### Text under study
+++

Skip to content

📥 Syncing

Want to read more?

I wrote my master's thesis on comparing syncing strategies. Here are the presentation slides which summarize my findings.

Meerschaum efficiently syncs time-series data in three basic ETL steps: fetch, filter, and upsert.

Syncing Stages

The primary reason for syncing in this way is to take advantage of the properties of time-series data. Note that when writing your plugins, you only need to focus on getting data within begin and end bounds, and Meerschaum will handle the rest.

  • Fetch (Extract and Transform)
    Because most new data will be newer than the previous sync, the fetch stage returns rows greater than the previous sync time (minus a backtracking window).
Example fetch query
WITH "definition" AS (
  SELECT datetime, id, value
  FROM remote_table
)
SELECT
  "datetime",
  "id",
  "value"
FROM "definition"
WHERE
  "datetime" >= '2021-06-23 14:52:00'
sync_time = pipe.get_sync_time()
fetch(begin=sync_time)
  • Filter (remove duplicates)
    After fetching the latest rows, the difference is taken to remove duplicates.

Skip filtering

To skip the filter stage, use --skip-check-existing or pipe.sync(check_existing=False).

Example filter query
SELECT
  "new"."datetime",
  "new"."id",
  "new"."value"
FROM "new"
LEFT JOIN "old" ON
  "new"."id" = "old"."id"
  AND
  "new"."datetime" = "old"."datetime"
WHERE
  "old"."datetime" IS NULL
  AND
  "old"."id" IS NULL
joined_df = pd.merge(
    new_df.fillna(pd.NA),
    old_df.fillna(pd.NA),
    how = 'left',
    on = None,
    indicator = True,
) 
mask = (joined_df['_merge'] == 'left_only')
delta_df = joined_df[mask]
  • Upsert (Load)

    Once new rows are fetched and filtered, they are inserted into the database table via the pipe's instance connector. If upsert is set in the pipe's parameters, then inserts and updates are performed in one query.

Example upsert queries
COPY target_table (datetime, id, value)
FROM STDIN
WITH CSV
UPDATE target_table AS f
SET value = p.value
FROM target_table AS t
INNER JOIN patch_table AS p
  ON p.id = t.id
    AND
    p.datetime = p.datetime
WHERE
  p.datetime = f.datetime
  AND
  p.id = f.id
INSERT INTO target_table (datetime, id, value)
SELECT datetime, id, value
FROM patch_table
ON CONFLICT (datetime, id)
  DO UPDATE
  SET value = EXCLUDED.value

Backtracking

Depending on your data source, sometimes data may be missed. When rows are backlogged or a pipe contains multiple data streams (i.e. an ID column), a simple sync might overlook old data.

Add a backtrack interval

The backtrack interval is the overlapping window between syncs (default 1440 minutes). Meerschaum backtrack minutes interval

In the example above, there are four data streams that grow at separate rates — the dotted lines represent remote data which have not yet been synced. By default, only data to the right of the red line will be fetched, which will miss data for the "slower" IDs.

+++

### Task statement
Reproduce the part of the syncing page between "Meerschaum efficiently syncs" and "a backtracking window).", inclusive.

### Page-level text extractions

+++

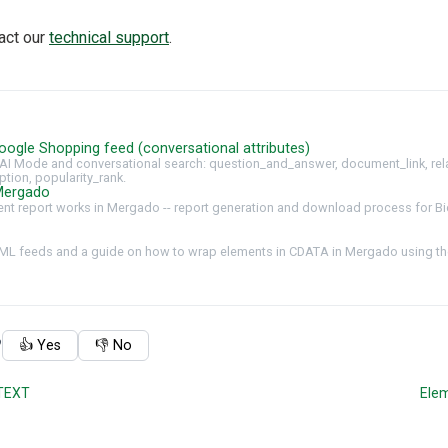
tact our
technical support
.
oogle Shopping feed (conversational attributes)
AI Mode and conversational search: question_and_answer, document_link, rel
ption, popularity_rank.
Mergado
t report works in Mergado -- report generation and download process for Bi
ML feeds and a guide on how to wrap elements in CDATA in Mergado using the
?
👍 Yes
👎 No
TEXT
Ele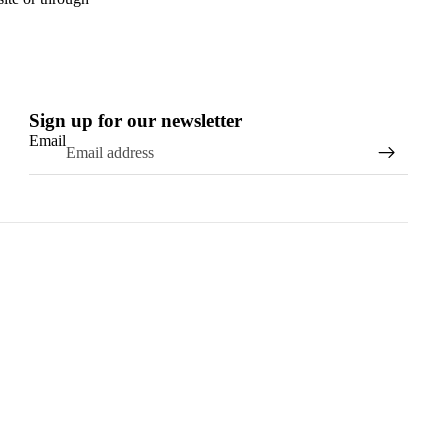
Sign up for our newsletter
Email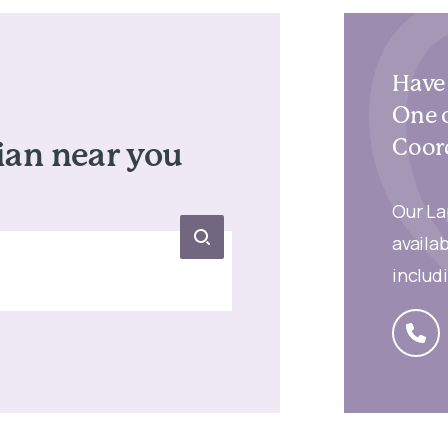
Have 
One o
Coord
ian
near you
Our La
availab
includ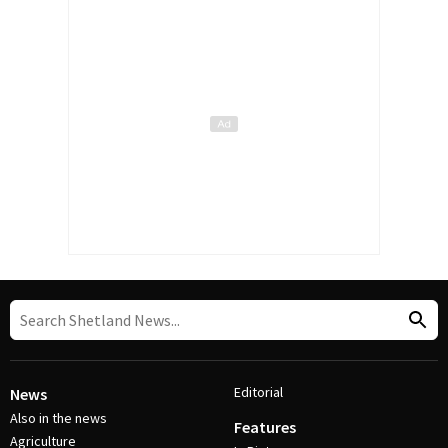
Editorial
News
Also in the news
Features
Agriculture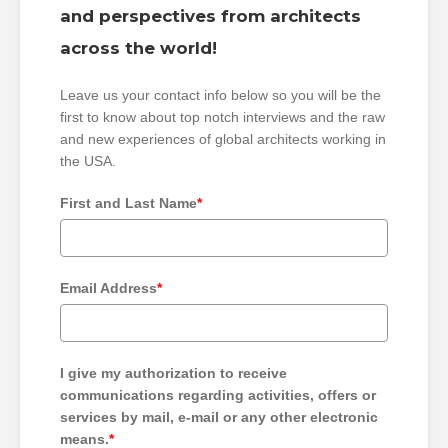
and perspectives from architects
across the world!
Leave us your contact info below so you will be the
first to know about top notch interviews and the raw
and new experiences of global architects working in
the USA.
First and Last Name
*
Email Address
*
I give my authorization to receive
communications regarding activities, offers or
services by mail, e-mail or any other electronic
means.
*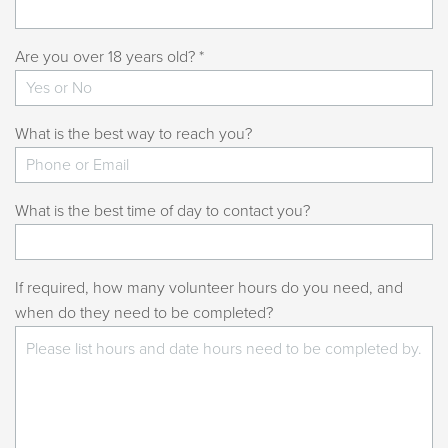
Are you over 18 years old? *
What is the best way to reach you?
What is the best time of day to contact you?
If required, how many volunteer hours do you need, and
when do they need to be completed?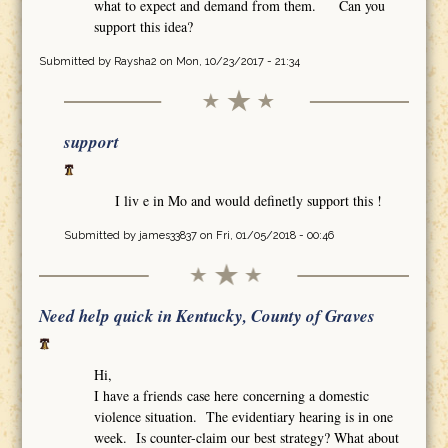
what to expect and demand from them. Can you
support this idea?
Submitted by
Raysha2
on Mon, 10/23/2017 - 21:34
support
I liv e in Mo and would definetly support this !
Submitted by
james33837
on Fri, 01/05/2018 - 00:46
Need help quick in Kentucky, County of Graves
Hi,
I have a friends case here concerning a domestic
violence situation. The evidentiary hearing is in one
week. Is counter-claim our best strategy? What about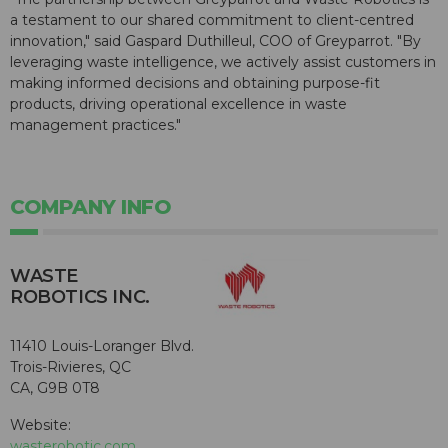
a testament to our shared commitment to client-centred
innovation," said Gaspard Duthilleul, COO of Greyparrot. "By
leveraging waste intelligence, we actively assist customers in
making informed decisions and obtaining purpose-fit
products, driving operational excellence in waste
management practices."
COMPANY INFO
WASTE
ROBOTICS INC.
11410 Louis-Loranger Blvd.
Trois-Rivieres, QC
CA, G9B 0T8
Website:
wasterobotic.com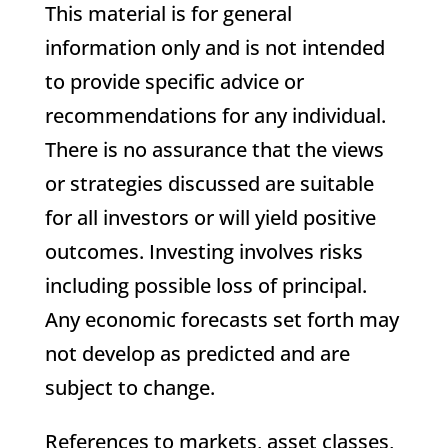
This material is for general
information only and is not intended
to provide specific advice or
recommendations for any individual.
There is no assurance that the views
or strategies discussed are suitable
for all investors or will yield positive
outcomes. Investing involves risks
including possible loss of principal.
Any economic forecasts set forth may
not develop as predicted and are
subject to change.
References to markets, asset classes,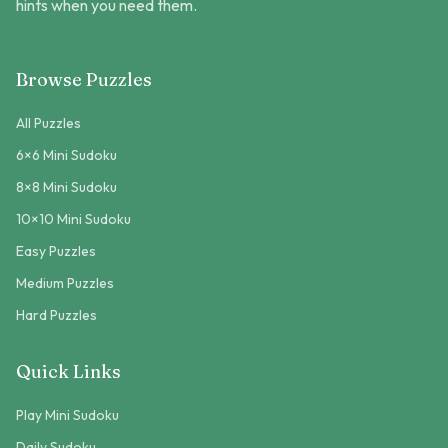
hints when you need them.
Browse Puzzles
All Puzzles
6×6 Mini Sudoku
8×8 Mini Sudoku
10×10 Mini Sudoku
Easy Puzzles
Medium Puzzles
Hard Puzzles
Quick Links
Play Mini Sudoku
Daily Sudoku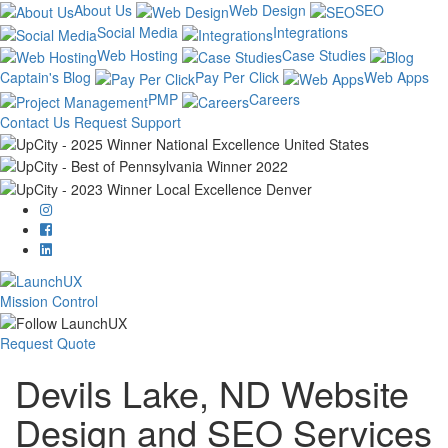
About Us
Web Design
SEO
Social Media
Integrations
Web Hosting
Case Studies
Captain's Blog
Pay Per Click
Web Apps
PMP
Careers
Contact Us
Request Support
Mission Control
Request Quote
Devils Lake, ND Website
Design and SEO Services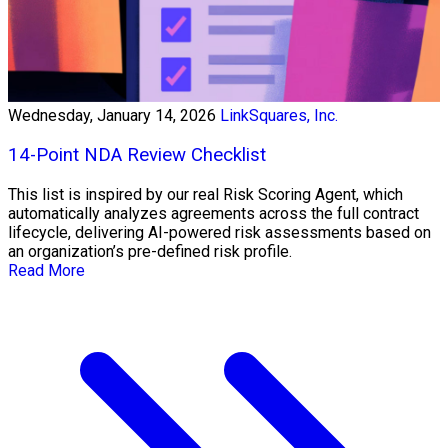
Wednesday, January 14, 2026
LinkSquares, Inc.
14-Point NDA Review Checklist
This list is inspired by our real Risk Scoring Agent, which
automatically analyzes agreements across the full contract
lifecycle, delivering AI-powered risk assessments based on
an organization’s pre-defined risk profile.
Read More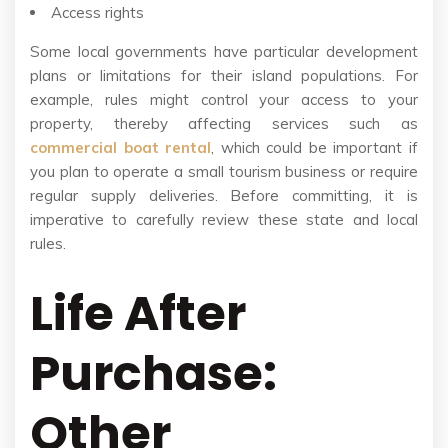
Access rights
Some local governments have particular development
plans or limitations for their island populations. For
example, rules might control your access to your
property, thereby affecting services such as
commercial boat rental
, which could be important if
you plan to operate a small tourism business or require
regular supply deliveries. Before committing, it is
imperative to carefully review these state and local
rules.
Life After
Purchase:
Other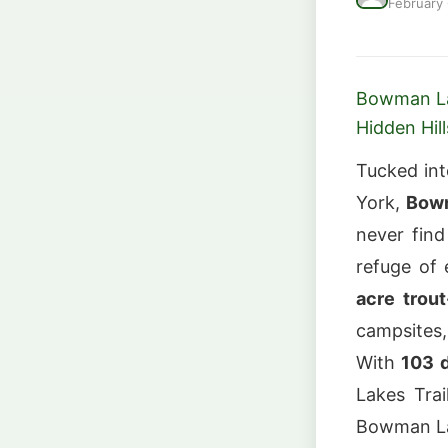
February
Bowman Lak
Hidden Hill
Tucked into
York,
Bowm
never find
refuge of
acre trou
campsites,
With
103 
Lakes Trai
Bowman Lak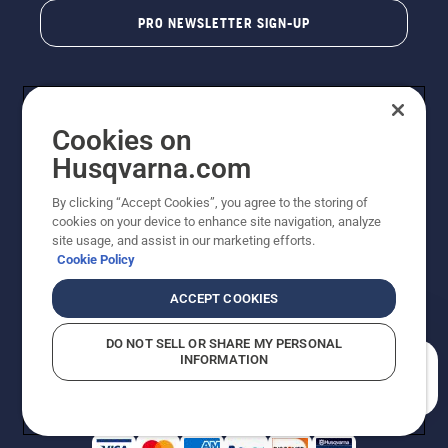
PRO NEWSLETTER SIGN-UP
Cookies on
Husqvarna.com
By clicking “Accept Cookies”, you agree to the storing of
cookies on your device to enhance site navigation, analyze
Copyright - 2026 Husqvarna AB. Due to continuous
site usage, and assist in our marketing efforts.
improvement, product may vary slightly from images
Cookie Policy
but machine functionality is unchanged. All rights
reserved.
ACCEPT COOKIES
Customer Support
Cookies
Privacy Policy
Terms
Do Not Sell My Personal Information (CA Residents)
DO NOT SELL OR SHARE MY PERSONAL
Returns Policy
Proposition 65
Report Suspected Violations
INFORMATION
AK and HI Prices May Vary
ADA Compliance
ADA Settlement
How can we help you?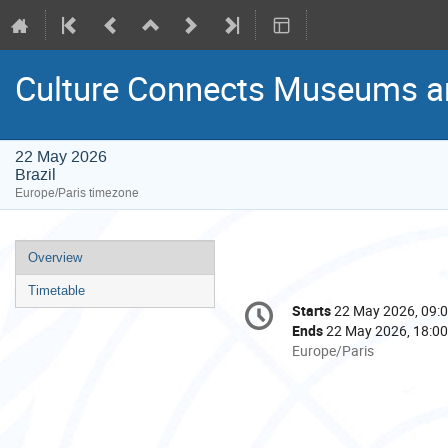
Culture Connects Museums a
22 May 2026
Brazil
Europe/Paris timezone
Event
Overview
menu
Timetable
Conference
Starts
22 May 2026, 09:
Date/Time
information
Ends
22 May 2026, 18:00
All
Europe/Paris
times
are
in
Europe/Paris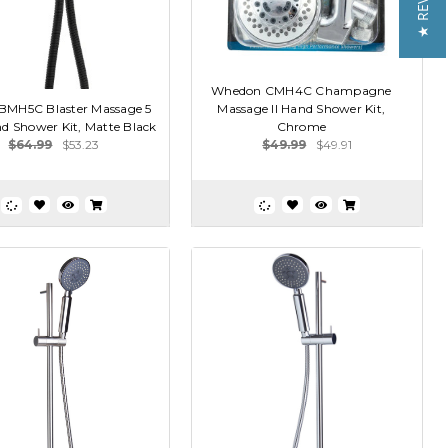
★ REVIEWS
Whedon CMH4C Champagne
MH5C Blaster Massage 5
Massage II Hand Shower Kit,
d Shower Kit, Matte Black
Chrome
$64.99
$53.23
$49.99
$49.91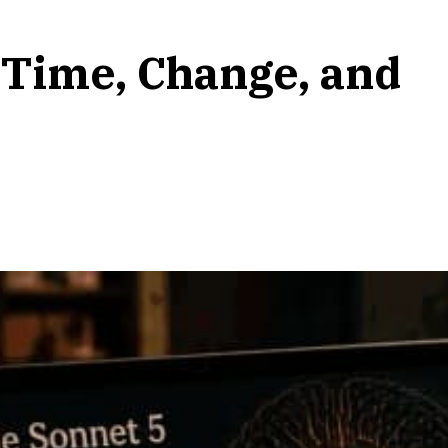
 Time, Change, and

+++

### Task response
Meerschaum efficiently syncs time-series data in three basic ETL steps: fetch, filter, and upsert.

Syncing Stages

The primary reason for syncing in this way is to take advantage of the properties of time-series data. Note that when writing your plugins, you only need to focus on getting data within begin and end bounds, and Meerschaum will handle the rest.

  • Fetch (Extract and Transform)
    Because most new data will be newer than the previous sync, the fetch stage returns rows greater than the previous sync time (minus a backtracking window).